As mazelas que o Brasil enfrentou então foram sintetizadas na merecida
alcunha de década perdida.
A expressão passou a servir de alerta
permanente para os riscos que o descontrole dos preços e da dívida
pública acarreta ao crescimento — ou à falta dele. Mas tudo aquilo que,
até pouco tempo, parecia sepultado no passado está ressurgindo da tumba.
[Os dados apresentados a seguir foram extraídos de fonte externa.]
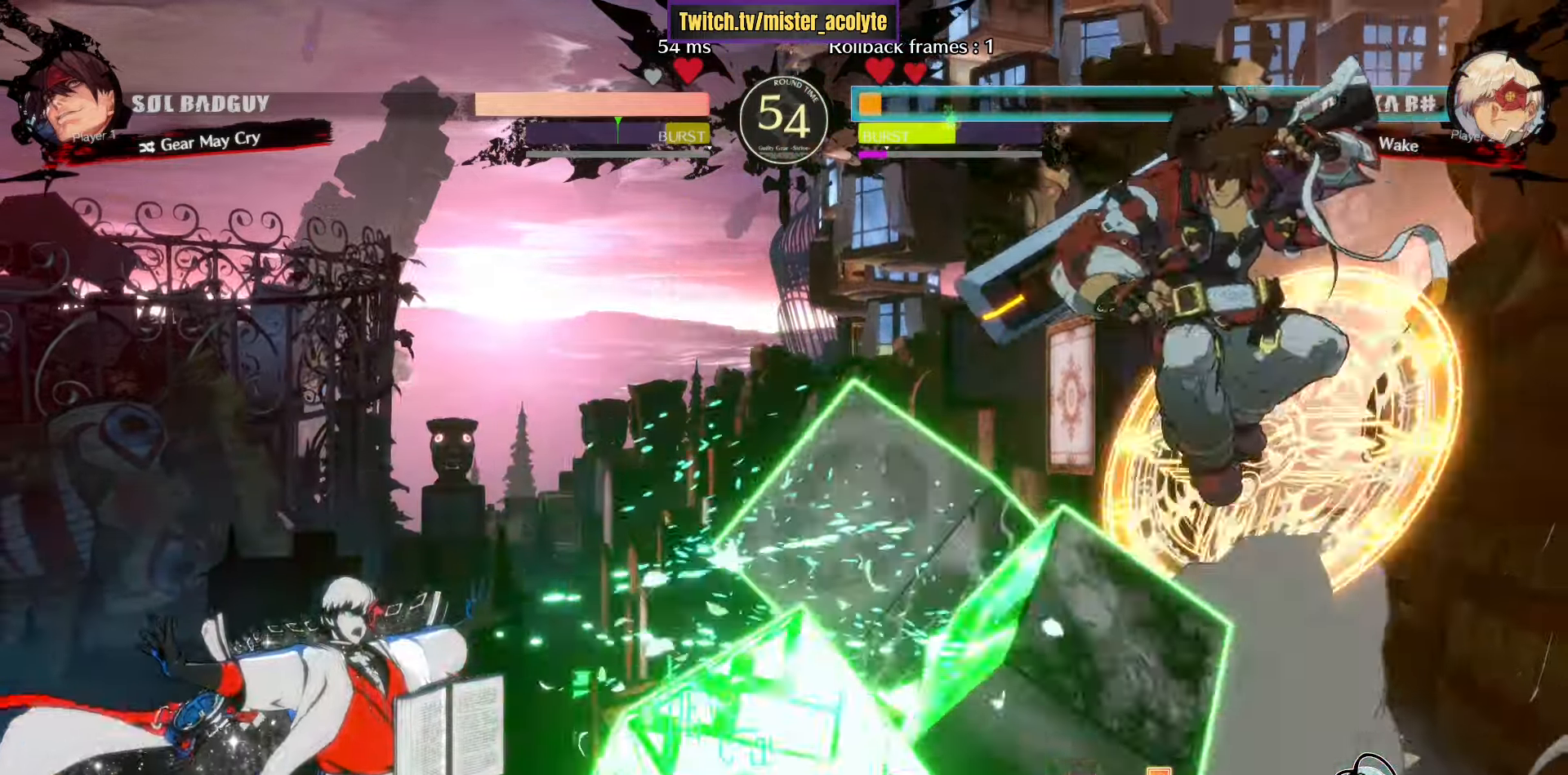
{"buttons": ["L3"], "left_stick": "center"}
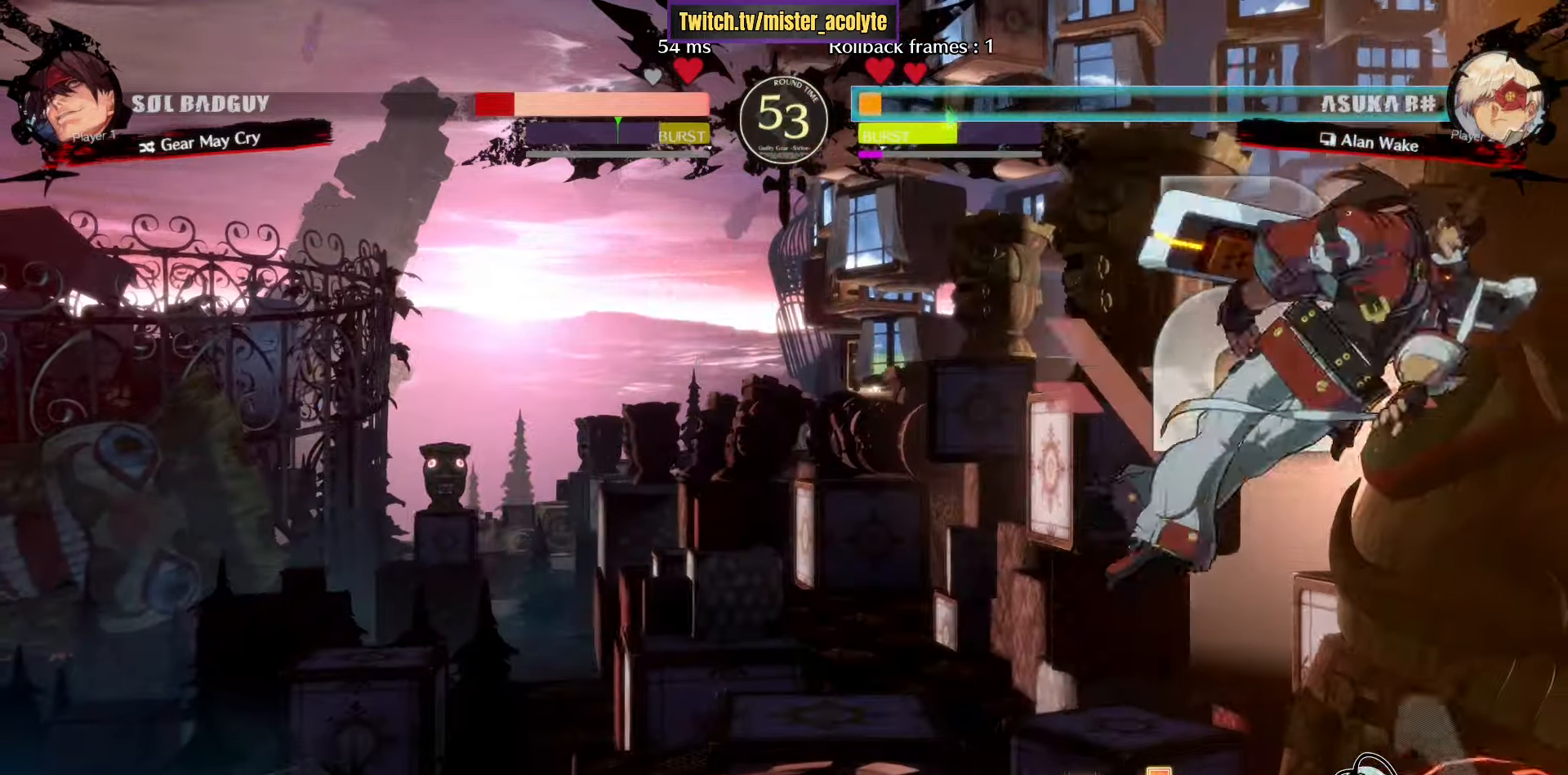
{"buttons": [], "left_stick": "down-left", "events": [[317, "CROSS", "down"], [317, "L3", "up"], [384, "left_stick", "down-left"], [400, "CROSS", "up"]]}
No dia 3 de março, o Instituto Brasileiro de Geografia e Estatística
divulgou que em 2015 a economia sofreu uma retração de 3,8%, a maior
desde 1990. Não foi surpresa para ninguém o tombo tão forte.
Afinal, o
Brasil vem desacelerando há sete trimestres consecutivos e as evidências
estão por toda parte. O consumo caiu 4%.
A produção recuou em todos os 25 segmentos da indústria de
transformação. Os investimentos encolheram pelo segundo ano consecutivo,
acumulando uma contração de quase 18%. A taxa de desemprego vem
crescendo. E a bolsa de valores oscila entre o pessimismo e surtos de
euforia gerados por qualquer fiapo de boa notícia. Esse é o retrato
nefasto do momento.
Mas, ao olhar para a frente, vemos que o que está por vir pode assumir
proporções trágicas. De acordo com as projeções do banco americano
Goldman Sachs, a economia brasileira segue encolhendo no primeiro
trimestre de 2016, e a redução de nosso PIB per capita poderá chegar a
10% em dois anos.
No período de 1981 a 1992, a famosa década perdida que começou com uma
recessão e terminou em outra, a renda encolheu 7,6%. “O Brasil vai
conseguir ter um resultado pior em dois anos do que o registrado durante
toda a década perdida”, diz Alberto Ramos, diretor de pesquisas para a
América Latina do Goldman Sachs.
De qualquer ângulo que se observe a economia brasileira, não há motivo
para acreditar que o que vemos hoje seja uma deterioração pontual. A
maioria dos analistas entrou em 2016 apostando que algum consenso
político seria alcançado ainda no começo do ano e logo haveria uma
reanimação da economia.
A consultoria Tendências, por exemplo, estimava em dezembro que a
economia voltaria a crescer no terceiro trimestre deste ano. Mas, de lá
para cá, a crise política só tem se agravado. Isso fez com que em março a
Tendências postergasse a expectativa de algum sinal de retomada para o
primeiro trimestre de 2017, ou seja, seis meses mais tarde.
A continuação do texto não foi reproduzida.